Fraternidad, humor y cine inmortal
Esas amistades masculinas han sido una constante en su cine, así como el humor: “Uno no puede, el domingo por la mañana, entre las cuatro paredes de una iglesia, reparar todo el mal que ha hecho. Es un trabajo diario. En el cual la dimensión tragicómica de la existencia siempre me ha llamado la atención. La risa y la burla son absolutamente cruciales".
Y justificó el uso del humor en su cine como herencia de la tradición italiana de la Commedia dell'Arte, y como un rasgo fundamental para que psicópatas o sociópatas resulten seductores.
Siempre a la contra, el cineasta, reconocido este año con el Premio Príncipe de Asturias de las Artes estrenará en 2019 El irlandés, protagonizada por sus habituales Robert de Niro, Joe Pesci, Harvey Keitel y Al Pacino, y producida por Netflix, gigante vetado en la sección oficial de Cannes esta edición por no estrenar sus producciones en pantalla grande en Francia.
Además de acometer nuevas producciones, Marty continuará con su apoyo a la restauración de películas, como la mexicana Enamorada (Emilio El Indio Fernández, 1947), que presentó esa misma noche en la sección Cannes Classics.
"Todo está condenado a la extinción. Todos vamos a desaparecer, y el cine con nosotros. Pero ¿por qué debe desaparecer ahora? Más allá de la cuestión del dinero que el séptimo arte aporta, se debe permitir que las películas viejas vuelvan a vivir. Cuando pienso en todo lo que el cine me dio cuando era joven… Las emociones y el impacto que sentí, no puedo creer que los demás no tengan acceso a ellos”.

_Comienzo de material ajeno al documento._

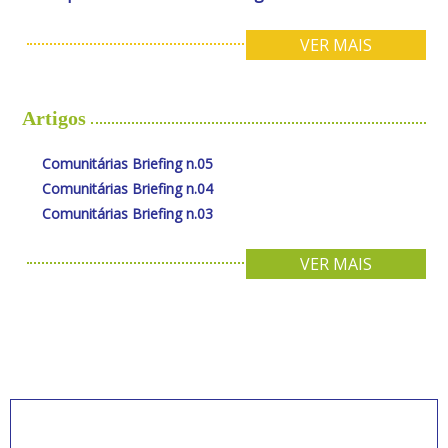
VER MAIS
Artigos
Comunitárias Briefing n.05
Comunitárias Briefing n.04
Comunitárias Briefing n.03
VER MAIS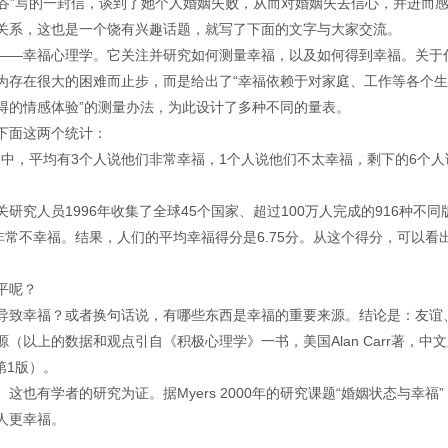
稻谷”写的一封信，谈到了她个人婚姻失败，从而对婚姻失去信心，并进而
关系，这也是一个饶有兴趣话题，就写了下面的文字与大家交流。
——幸福心理学。它关注并研究如何测量幸福，以及如何得到幸福。关于
为存在很大的困难而止步，而是给出了“幸福依赖于对家庭、工作等各个
得的情感体验”的测量办法，为此设计了多种不同的量表。
下面这两个统计：
个人中，平均有3个人说他们非常幸福，1个人说他们不太幸福，剩下的6个人
究人员1996年收集了全球45个国家、超过100万人完成的916种不同
非常不幸福。结果，人们的平均幸福得分是6.75分。从这个得分，可以看
平呢？
导致幸福？或者换句话说，有哪些东西是幸福的重要来源。结论是：友谊
以上的数据和观点引自《积极心理学》一书，美国Alan Carr著，中
第1版）。
也有学者的研究为证。据Myers 2000年的研究课题“婚姻状态与幸福”
人更幸福。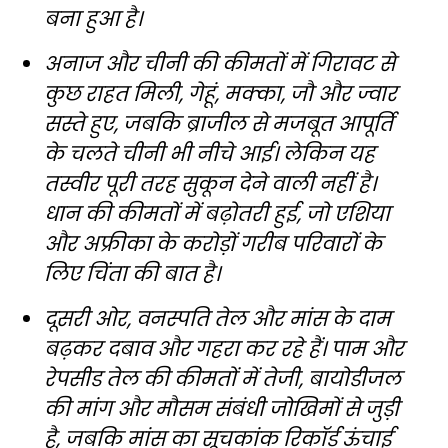
बना हुआ है।
अनाज और चीनी की कीमतों में गिरावट से
कुछ राहत मिली, गेहूं, मक्का, जौ और ज्वार
सस्ते हुए, जबकि ब्राजील से मजबूत आपूर्ति
के चलते चीनी भी नीचे आई। लेकिन यह
तस्वीर पूरी तरह सुकून देने वाली नहीं है।
धान की कीमतों में बढ़ोतरी हुई, जो एशिया
और अफ्रीका के करोड़ों गरीब परिवारों के
लिए चिंता की बात है।
दूसरी ओर, वनस्पति तेल और मांस के दाम
बढ़कर दबाव और गहरा कर रहे हैं। पाम और
रेपसीड तेल की कीमतों में तेजी, बायोडीजल
की मांग और मौसम संबंधी जोखिमों से जुड़ी
है, जबकि मांस का सूचकांक रिकॉर्ड ऊंचाई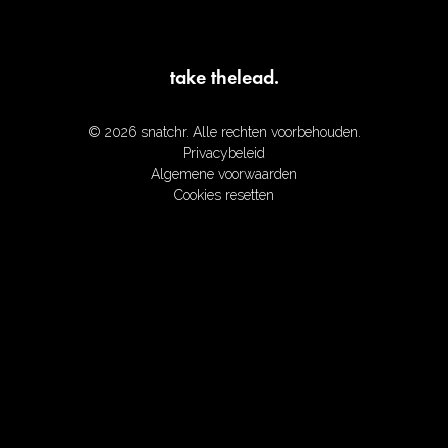
take the
lead.
©
2026
snatchr. Alle rechten voorbehouden.
Privacybeleid
Algemene voorwaarden
Cookies resetten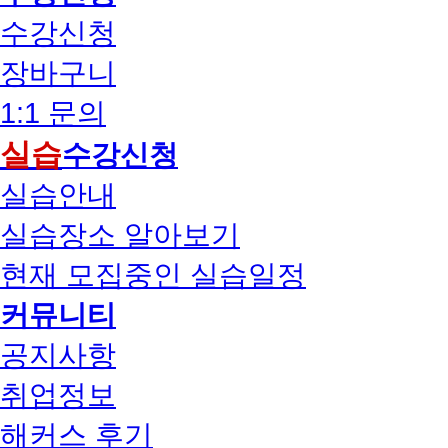
수강신청
장바구니
1:1 문의
실습
수강신청
실습안내
실습장소 알아보기
현재 모집중인 실습일정
커뮤니티
공지사항
취업정보
해커스 후기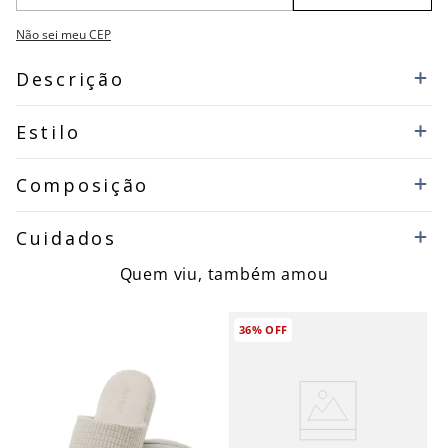
Não sei meu CEP
Descrição
Estilo
Composição
Cuidados
Quem viu, também amou
36%
OFF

Y relata que su hija de 18 años se ha beneficiado de ese gusto por la transmisión cultural. Cuando tenía dos años, Scorsese empezó a ponerle dibujos animados, películas de Chaplin, musicales y, finalmente, drama. “Nos dimos cuenta de que ella y sus amigos ya habían visto 300 películas. Es una educación, un equipaje cinematográfico que le hemos entregado. Y ese sentimiento de compartir justifica que apoyemos el trabajo de restauración. Cuando los jóvenes vienen a contarme su placer después de ver La noche del cazador (Charles Laughton, 1956) o La Dolce Vita (Federico Fellini, 1960) siento mucha felicidad".
Y nosotros al escuchar sus palabras o ver cualquiera de sus películas, maestro.